小学生の頃から、わたしは人間の生き方や他人の行動、心理に関心を抱きつつ、また抱かざるを得ないことに苦心しつつ、そのために自分の中につくられていった人間という存在について嫌気がさしていた。

なぜ、自分の捉えた人間の存在に嫌気が差していたのかは話すと長くなるので別に機会があれば寄稿することにする。

わたしが高校生の時から十年以上かけて時折、考えたり考えていなかったりを繰り返していた"人の弱さ"というものについて自分のために書き記しておこうと思う。

わたしは、自分と他人のことについて考え込んだり、他人に気を使い過ぎたり、困ってる人を見ると放って置けないことがある。

だからといって、わたしは自分のことを周りを気にしすぎてしまうダメなやつだという認識は持っていない。

この性質をわたしはむしろ自分自身で好いているのだ。

他人から周りのことに気を使い過ぎていないかと指摘された時、わたしは上のような話をする。すると大抵の場合、相手はわたしのことを「優しい」と評価してくれる。

確かにそうかもしれないが、そうなるとわたしは貧相な肉体にウン十万円もするスーツを着せられてしまったような人物画を想起し、違和感を催す。確かに外部から評価するならそれ以上の妥当な表現はなさそうだし、自己満足してるならそれ以上何か言う必要もなさそうだ。

とは言え、わたしは「優しい」という評価を額面通り受け取っているわけではない。社交辞令も含まれているだろうし、とりあえず耳心地のいい言葉を用意してくれているだけかもしれない。もしそうならそうやって言ってくれる人の方が優しいと思う。

すると、ここで優しさとは何かという別の疑問が生じる。だが、優しさについて議論をするのはまた今度にする。

今回はあくまでも人の弱さについて書くことにする。

冒頭ではわたし自身の体験の話をしたが、もしも仮にわたしが周りのことを気にしすぎたり、困ってる人を見て放って置けない性質のために何か不快な思いを感じて強いストレスを覚えたと仮定する。

たとえば、地下鉄で高齢者に席を譲ってあげようとしたら「年寄り扱いするな」と怒られたとか。

そういったときに、「あら、失礼」(この人は怒りっぽいけど元気なら座らなくても良いか)と気を取り直すことができるのか、それとも「はいぃ…」(そんな怒らなくても…とりあえず座ってくれたらいいのに)といじけるのか、この精神のバランス力があるのかないのかがストレスに対抗する力になってくるだろうと思う。

別の言い方をすると、予測していない他人の反応に対して寛容さや応用力があるかどうかということだ。

あるいは先の例題で言えばそもそもの話として、自分の勝手な厚意を誰しもが感謝するわけではないのに、勝手に相手が感謝してくれるはずだという自分勝手な事実誤認をしているという問題もある。

事実誤認の問題については別の機会に述べることにするが、先の地下鉄での例題のような「自分は良かれと思ってやったのに」だとか、別に何かしたわけでもなく不幸な目にあった時に「自分は何も悪いことをしてないのに」と自分を守ろうとして「人生は難しい」だとか「生きづらい世の中だ」といった周りに原因を求める結論を性急に出して、生きることそのものに苦しむ人は事実誤認の傾向がある。

* **あなたの課題**: 提示文の「だからといって、わたしは自分」から「今回はあくまでも人の弱さについて書くことにする。」までの部分を、「議論」を「考察」に置き換えて書き直してください。

* **記録データ**:
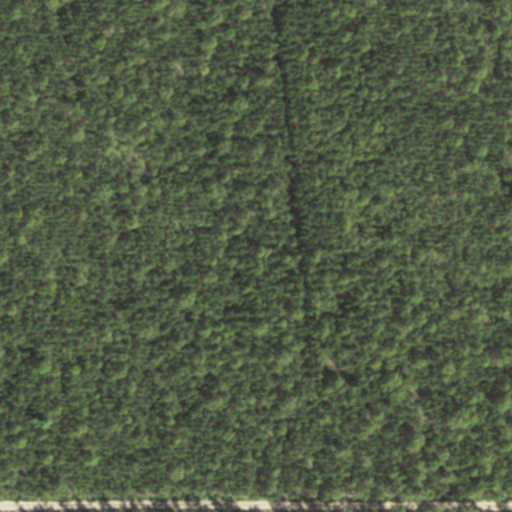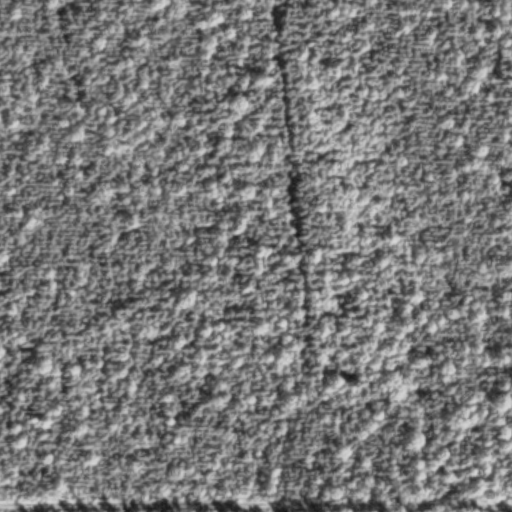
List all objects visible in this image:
road: (256, 500)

* **本問の解答**:
だからといって、わたしは自分のことを周りを気にしすぎてしまうダメなやつだという認識は持っていない。

この性質をわたしはむしろ自分自身で好いているのだ。

他人から周りのことに気を使い過ぎていないかと指摘された時、わたしは上のような話をする。すると大抵の場合、相手はわたしのことを「優しい」と評価してくれる。

確かにそうかもしれないが、そうなるとわたしは貧相な肉体にウン十万円もするスーツを着せられてしまったような人物画を想起し、違和感を催す。確かに外部から評価するならそれ以上の妥当な表現はなさそうだし、自己満足してるならそれ以上何か言う必要もなさそうだ。

とは言え、わたしは「優しい」という評価を額面通り受け取っているわけではない。社交辞令も含まれているだろうし、とりあえず耳心地のいい言葉を用意してくれているだけかもしれない。もしそうならそうやって言ってくれる人の方が優しいと思う。

すると、ここで優しさとは何かという別の疑問が生じる。だが、優しさについて考察をするのはまた今度にする。

今回はあくまでも人の弱さについて書くことにする。